In practice, optional relationships are generally considered to be those in which it an occurrence of the detail entity can exist without its corresponding master. In a one-to-many relationship, the connecting line between the master and detail entities is usually shown as a solid line if the relationship is mandatory, and a broken line if the relationship is optional.
There are four possible states for one-to-many relationships
Sometimes, it is possible for an entity to have a relationship with one entity that precludes a relationship with another entity, or vice versa. Consider the LDS below. The detail entity B can be in a relationship with master entity A or with master entity C, but not with both. The arc on each of the connecting lines (identified in this case by the letter a) indicates that these relationships are mutually exclusive.
Mutually exclusive relationships
In some cases, multiple relationships can exist between the same pair of entities, where the only other way of avoiding a many-to-many relationship would be to create an artificial link entity. Think about trying to model the relationship between teams in a local football league and fixtures. Every team in the league will have many fixtures, and each fixture will involve two teams. We thus appear to have a many-to-many relationship between "Team" and "Fixture".
Rather than create an artificial link entity to eliminate the many-to-many relationship, we can use the fact that only two teams can be involved in any one fixture and create two one-to-many relationships as shown below. When two or more relationships exist between entities in this way, it is a good idea to label them to avoid confusion.
Entities can be linked by multiple relationships
Logical data structure diagrams should be easy to understand. They should, as far as possible, be drawn so that the lines representing relationships do not cross. Entities that relate to the same area of business activity should be grouped together (this will often occur naturally, since they will tend to have relationships with one another). One of the conventions used when drawing the LDS is to try to place the crow's feet so that they appear on the top of the detail entity in a one-to-many relationship.
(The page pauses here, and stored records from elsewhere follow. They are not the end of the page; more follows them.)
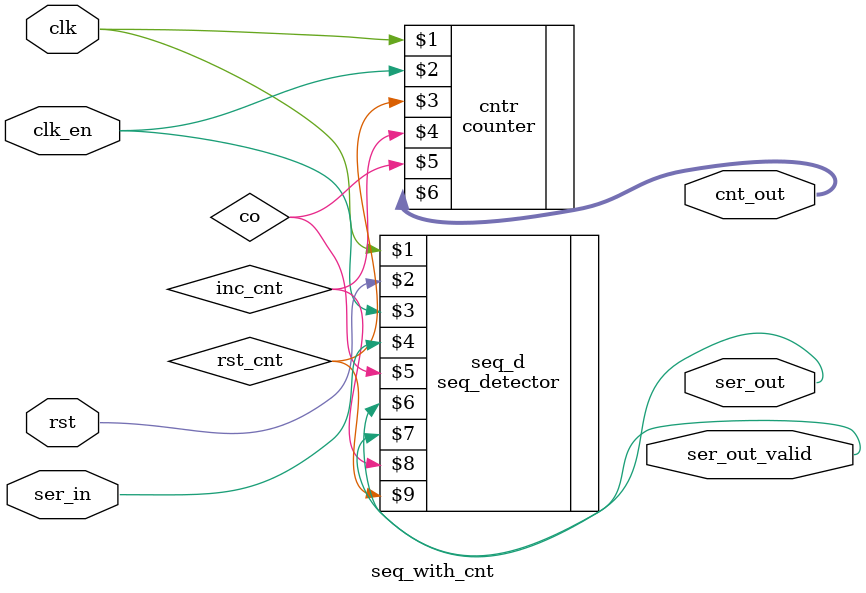
<source format=v>
module seq_with_cnt (clk, rst, clk_en, ser_in,
                     ser_out, ser_out_valid, cnt_out);

    input clk, rst, clk_en, ser_in;
    output ser_out, ser_out_valid;
    output [3:0] cnt_out;

    wire co, inc_cnt, rst_cnt;

    seq_detector seq_d(
        clk, rst, clk_en, ser_in, co, ser_out, ser_out_valid, inc_cnt, rst_cnt
    );

    counter cntr(
        clk, clk_en, rst_cnt, inc_cnt, co, cnt_out
    );
    
endmodule
</source>
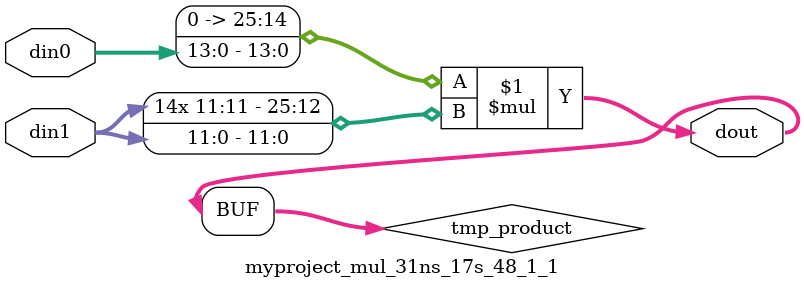
<source format=v>

`timescale 1 ns / 1 ps

  module myproject_mul_31ns_17s_48_1_1(din0, din1, dout);
parameter ID = 1;
parameter NUM_STAGE = 0;
parameter din0_WIDTH = 14;
parameter din1_WIDTH = 12;
parameter dout_WIDTH = 26;

input [din0_WIDTH - 1 : 0] din0; 
input [din1_WIDTH - 1 : 0] din1; 
output [dout_WIDTH - 1 : 0] dout;

wire signed [dout_WIDTH - 1 : 0] tmp_product;











assign tmp_product = $signed({1'b0, din0}) * $signed(din1);










assign dout = tmp_product;







endmodule

</source>
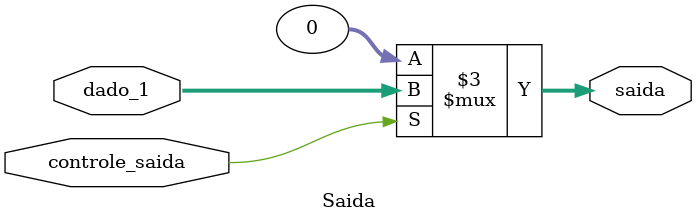
<source format=v>
module Saida (dado_1, controle_saida, saida);

	input [31:0]dado_1;		//Entrada do dado para output
	input controle_saida;	//Entrada do CONTROLE de output
	output reg [31:0]saida;	//Saida do output
	
	
	always @(*)
		begin
			if(controle_saida) saida = dado_1;
			else saida = 0;
		end
		
endmodule 
</source>
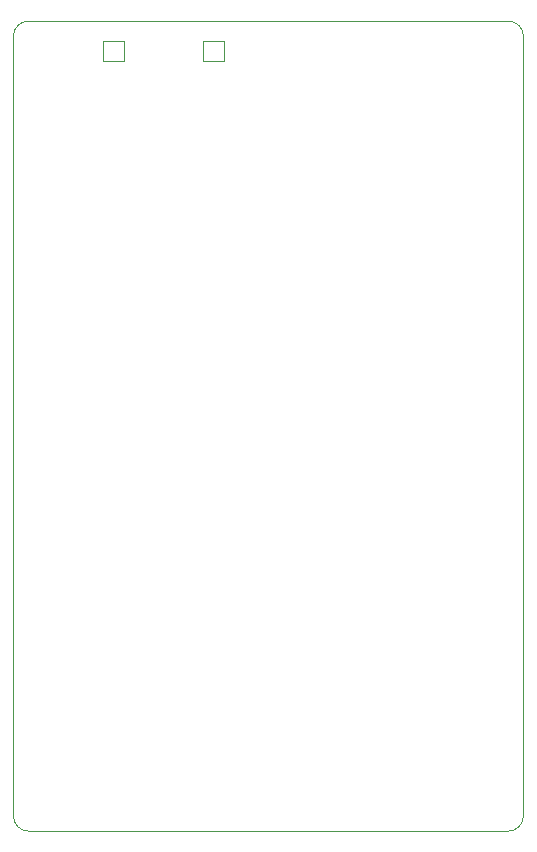
<source format=gm1>
%TF.GenerationSoftware,KiCad,Pcbnew,7.0.10*%
%TF.CreationDate,2024-10-16T21:33:48+11:00*%
%TF.ProjectId,ESP32-TestPatternGenerator,45535033-322d-4546-9573-745061747465,rev?*%
%TF.SameCoordinates,Original*%
%TF.FileFunction,Profile,NP*%
%FSLAX46Y46*%
G04 Gerber Fmt 4.6, Leading zero omitted, Abs format (unit mm)*
G04 Created by KiCad (PCBNEW 7.0.10) date 2024-10-16 21:33:48*
%MOMM*%
%LPD*%
G01*
G04 APERTURE LIST*
%TA.AperFunction,Profile*%
%ADD10C,0.100000*%
%TD*%
%TA.AperFunction,Profile*%
%ADD11C,0.010000*%
%TD*%
G04 APERTURE END LIST*
D10*
X128270000Y-139700000D02*
G75*
G03*
X129540000Y-138430000I0J1270000D01*
G01*
X86360000Y-138430000D02*
G75*
G03*
X87630000Y-139700000I1270000J0D01*
G01*
X128270000Y-139700000D02*
X87630000Y-139700000D01*
X129540000Y-72390000D02*
G75*
G03*
X128270000Y-71120000I-1270000J0D01*
G01*
X129540000Y-72390000D02*
X129540000Y-138430000D01*
X87630000Y-71120000D02*
G75*
G03*
X86360000Y-72390000I0J-1270000D01*
G01*
X86360000Y-138430000D02*
X86360000Y-72390000D01*
X87630000Y-71120000D02*
X128270000Y-71120000D01*
D11*
%TO.C,Composite Out*%
X93910000Y-74480000D02*
X95710000Y-74480000D01*
X95710000Y-74480000D02*
X95710000Y-72780000D01*
X95710000Y-72780000D02*
X93910000Y-72780000D01*
X93910000Y-72780000D02*
X93910000Y-74480000D01*
X102410000Y-74480000D02*
X104210000Y-74480000D01*
X104210000Y-74480000D02*
X104210000Y-72780000D01*
X104210000Y-72780000D02*
X102410000Y-72780000D01*
X102410000Y-72780000D02*
X102410000Y-74480000D01*
%TD*%
M02*

</source>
This makes the diagram easier to follow, since master entities will always be above their detail entities.
The LDS should be validated against the data flow diagrams to ensure that all of the processing shown in the DFDs is fully supported. The data items required for the processing must be included in entities, and the relationships between entities must be in place to enable the all of the required data retrieval operations.
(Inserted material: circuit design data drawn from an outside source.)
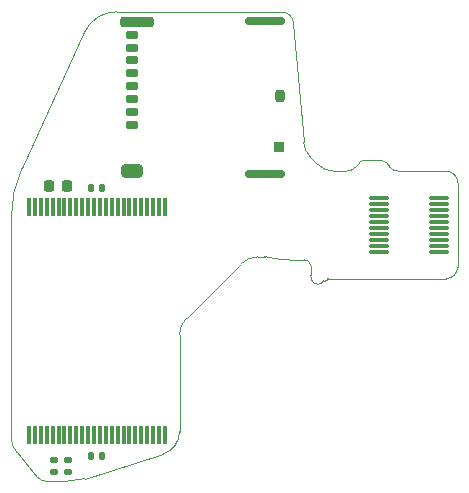
<source format=gbr>
%TF.GenerationSoftware,KiCad,Pcbnew,8.0.0-rc1-4-g5bc78f7d9f*%
%TF.CreationDate,2024-02-16T20:23:17-05:00*%
%TF.ProjectId,cafeFlex,63616665-466c-4657-982e-6b696361645f,3*%
%TF.SameCoordinates,Original*%
%TF.FileFunction,Paste,Top*%
%TF.FilePolarity,Positive*%
%FSLAX46Y46*%
G04 Gerber Fmt 4.6, Leading zero omitted, Abs format (unit mm)*
G04 Created by KiCad (PCBNEW 8.0.0-rc1-4-g5bc78f7d9f) date 2024-02-16 20:23:17*
%MOMM*%
%LPD*%
G01*
G04 APERTURE LIST*
G04 Aperture macros list*
%AMRoundRect*
0 Rectangle with rounded corners*
0 $1 Rounding radius*
0 $2 $3 $4 $5 $6 $7 $8 $9 X,Y pos of 4 corners*
0 Add a 4 corners polygon primitive as box body*
4,1,4,$2,$3,$4,$5,$6,$7,$8,$9,$2,$3,0*
0 Add four circle primitives for the rounded corners*
1,1,$1+$1,$2,$3*
1,1,$1+$1,$4,$5*
1,1,$1+$1,$6,$7*
1,1,$1+$1,$8,$9*
0 Add four rect primitives between the rounded corners*
20,1,$1+$1,$2,$3,$4,$5,0*
20,1,$1+$1,$4,$5,$6,$7,0*
20,1,$1+$1,$6,$7,$8,$9,0*
20,1,$1+$1,$8,$9,$2,$3,0*%
G04 Aperture macros list end*
%ADD10RoundRect,0.175000X0.375000X-0.175000X0.375000X0.175000X-0.375000X0.175000X-0.375000X-0.175000X0*%
%ADD11RoundRect,0.225000X0.240000X-0.225000X0.240000X0.225000X-0.240000X0.225000X-0.240000X-0.225000X0*%
%ADD12RoundRect,0.195000X0.195000X0.330000X-0.195000X0.330000X-0.195000X-0.330000X0.195000X-0.330000X0*%
%ADD13RoundRect,0.175000X1.490000X-0.175000X1.490000X0.175000X-1.490000X0.175000X-1.490000X-0.175000X0*%
%ADD14RoundRect,0.215000X1.185000X-0.215000X1.185000X0.215000X-1.185000X0.215000X-1.185000X-0.215000X0*%
%ADD15RoundRect,0.285000X0.630000X-0.285000X0.630000X0.285000X-0.630000X0.285000X-0.630000X-0.285000X0*%
%ADD16RoundRect,0.135000X0.185000X-0.135000X0.185000X0.135000X-0.185000X0.135000X-0.185000X-0.135000X0*%
%ADD17RoundRect,0.075000X0.075000X-0.712500X0.075000X0.712500X-0.075000X0.712500X-0.075000X-0.712500X0*%
%ADD18RoundRect,0.140000X-0.140000X-0.170000X0.140000X-0.170000X0.140000X0.170000X-0.140000X0.170000X0*%
%ADD19RoundRect,0.225000X0.225000X0.250000X-0.225000X0.250000X-0.225000X-0.250000X0.225000X-0.250000X0*%
%ADD20RoundRect,0.075000X-0.750000X-0.075000X0.750000X-0.075000X0.750000X0.075000X-0.750000X0.075000X0*%
%TA.AperFunction,Profile*%
%ADD21C,0.010000*%
%TD*%
G04 APERTURE END LIST*
D10*
X192780247Y-66298950D03*
X192780247Y-65198950D03*
X192780247Y-64098950D03*
X192780247Y-62998950D03*
X192780247Y-61898950D03*
X192780247Y-60798950D03*
X192780247Y-59698950D03*
X192780247Y-58598950D03*
D11*
X205245247Y-68088950D03*
D12*
X205320247Y-63823950D03*
D13*
X204045247Y-57438950D03*
D14*
X193280247Y-57518950D03*
D15*
X192795247Y-70178950D03*
D13*
X204045247Y-70398950D03*
D16*
X186243980Y-95643583D03*
X186243980Y-94623583D03*
D17*
X184095247Y-92541450D03*
X184595247Y-92541450D03*
X185095247Y-92541450D03*
X185595247Y-92541450D03*
X186095247Y-92541450D03*
X186595247Y-92541450D03*
X187095247Y-92541450D03*
X187595247Y-92541450D03*
X188095247Y-92541450D03*
X188595247Y-92541450D03*
X189095247Y-92541450D03*
X189595247Y-92541450D03*
X190095247Y-92541450D03*
X190595247Y-92541450D03*
X191095247Y-92541450D03*
X191595247Y-92541450D03*
X192095247Y-92541450D03*
X192595247Y-92541450D03*
X193095247Y-92541450D03*
X193595247Y-92541450D03*
X194095247Y-92541450D03*
X194595247Y-92541450D03*
X195095247Y-92541450D03*
X195595247Y-92541450D03*
X195595247Y-73166450D03*
X195095247Y-73166450D03*
X194595247Y-73166450D03*
X194095247Y-73166450D03*
X193595247Y-73166450D03*
X193095247Y-73166450D03*
X192595247Y-73166450D03*
X192095247Y-73166450D03*
X191595247Y-73166450D03*
X191095247Y-73166450D03*
X190595247Y-73166450D03*
X190095247Y-73166450D03*
X189595247Y-73166450D03*
X189095247Y-73166450D03*
X188595247Y-73166450D03*
X188095247Y-73166450D03*
X187595247Y-73166450D03*
X187095247Y-73166450D03*
X186595247Y-73166450D03*
X186095247Y-73166450D03*
X185595247Y-73166450D03*
X185095247Y-73166450D03*
X184595247Y-73166450D03*
X184095247Y-73166450D03*
D18*
X189345247Y-94263950D03*
X190305247Y-94263950D03*
D16*
X187433980Y-95643583D03*
X187433980Y-94623583D03*
D19*
X187322099Y-71387557D03*
X185772099Y-71387557D03*
D18*
X189345247Y-71633950D03*
X190305247Y-71633950D03*
D20*
X213725000Y-76980000D03*
X213725000Y-76480000D03*
X213725000Y-75980000D03*
X213725000Y-75480000D03*
X213725000Y-74980000D03*
X213725000Y-74480000D03*
X213725000Y-73980000D03*
X213725000Y-73480000D03*
X213725000Y-72980000D03*
X213725000Y-72480000D03*
X218825000Y-72480000D03*
X218825000Y-72980000D03*
X218825000Y-73480000D03*
X218825000Y-73980000D03*
X218825000Y-74480000D03*
X218825000Y-74980000D03*
X218825000Y-75480000D03*
X218825000Y-75980000D03*
X218825000Y-76480000D03*
X218825000Y-76980000D03*
D21*
X208002264Y-79307523D02*
G75*
G02*
X207939804Y-78959627I937236J347823D01*
G01*
X202064585Y-77999201D02*
G75*
G02*
X203474064Y-77418111I1409415J-1418699D01*
G01*
X182589797Y-74103596D02*
X182589797Y-92694033D01*
X211728382Y-69824893D02*
G75*
G02*
X210974324Y-70168108I-754082J656793D01*
G01*
X196839797Y-92217931D02*
G75*
G02*
X195435260Y-94127197I-1999997J31D01*
G01*
X208501386Y-69566249D02*
X207901345Y-68952468D01*
X182589797Y-74103596D02*
G75*
G02*
X183501507Y-69931921I9999503J96D01*
G01*
X197430318Y-82602596D02*
X202064585Y-77999201D01*
X205482345Y-56687886D02*
G75*
G02*
X206477312Y-57603086I-1445J-1000014D01*
G01*
X209033092Y-79447078D02*
G75*
G02*
X208578364Y-79739249I-454792J207878D01*
G01*
X214630524Y-69824902D02*
X214278925Y-69421202D01*
X212079991Y-69421196D02*
G75*
G02*
X212457031Y-69249574I377109J-328504D01*
G01*
X215384616Y-70168133D02*
G75*
G02*
X214630506Y-69824917I-16J1000033D01*
G01*
X219398478Y-70168133D02*
G75*
G02*
X220398466Y-71169205I22J-999967D01*
G01*
X207338679Y-67723952D02*
X206477329Y-57603085D01*
X208002264Y-79307523D02*
X208066022Y-79447024D01*
X220390868Y-78269243D02*
X220398477Y-71169205D01*
X183053355Y-93974402D02*
G75*
G02*
X182589818Y-92694033I1536345J1280302D01*
G01*
X209033092Y-79447078D02*
X209367274Y-79291822D01*
X205482345Y-56687886D02*
X191513697Y-56668133D01*
X207901345Y-68952468D02*
G75*
G02*
X207338716Y-67723949I1430155J1398068D01*
G01*
X185558172Y-96418133D02*
G75*
G02*
X184789927Y-96058337I-72J999933D01*
G01*
X212079991Y-69421196D02*
X211728382Y-69824893D01*
X209367274Y-79291823D02*
G75*
G02*
X209472598Y-79268557I105326J-226777D01*
G01*
X219398478Y-70168133D02*
X215384616Y-70168133D01*
X188787208Y-58416630D02*
X183501502Y-69931919D01*
X196839797Y-84021528D02*
G75*
G02*
X197430303Y-82602581I2000003J28D01*
G01*
X220390867Y-78269243D02*
G75*
G02*
X219390906Y-79268168I-999967J1043D01*
G01*
X206187819Y-77668133D02*
G75*
G02*
X205415935Y-77608194I-19J4999833D01*
G01*
X185558172Y-96418133D02*
X187328188Y-96418133D01*
X208520777Y-79739183D02*
G75*
G02*
X208065997Y-79447035I23J500083D01*
G01*
X208520777Y-79739183D02*
X208578364Y-79739183D01*
X213901879Y-69249587D02*
G75*
G02*
X214278940Y-69421189I21J-500013D01*
G01*
X206187819Y-77668133D02*
X207439797Y-77668133D01*
X188787208Y-58416630D02*
G75*
G02*
X191513697Y-56668111I2726492J-1251470D01*
G01*
X183053355Y-93974402D02*
X184789951Y-96058317D01*
X210974324Y-70168110D02*
X209931516Y-70168133D01*
X207939797Y-78168133D02*
X207939797Y-78959627D01*
X188816869Y-96191378D02*
G75*
G02*
X187328188Y-96418132I-1488669J4773278D01*
G01*
X209931516Y-70168133D02*
G75*
G02*
X208501371Y-69566264I-16J2000033D01*
G01*
X204352996Y-77442109D02*
X205415935Y-77608193D01*
X212457031Y-69249587D02*
X213901879Y-69249587D01*
X203474064Y-77418133D02*
X204044242Y-77418133D01*
X196839797Y-92217931D02*
X196839797Y-84021528D01*
X209472598Y-79268548D02*
X219390906Y-79268171D01*
X207439797Y-77668133D02*
G75*
G02*
X207939767Y-78168133I3J-499967D01*
G01*
X204044242Y-77418133D02*
G75*
G02*
X204352995Y-77442116I-42J-1999967D01*
G01*
X188816867Y-96191375D02*
X195435269Y-94127227D01*
M02*

</source>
The documentation required to support the LDS will include an entity description for each entity in the LDS. The description should include the names of any master and detail entities with which the entity being described has a relationship, volumetric information about the entity (the average and maximum number of occurrences for the entity), a list of the entity's attributes, and the identity of the attribute (or attributes) used as the entity's primary key.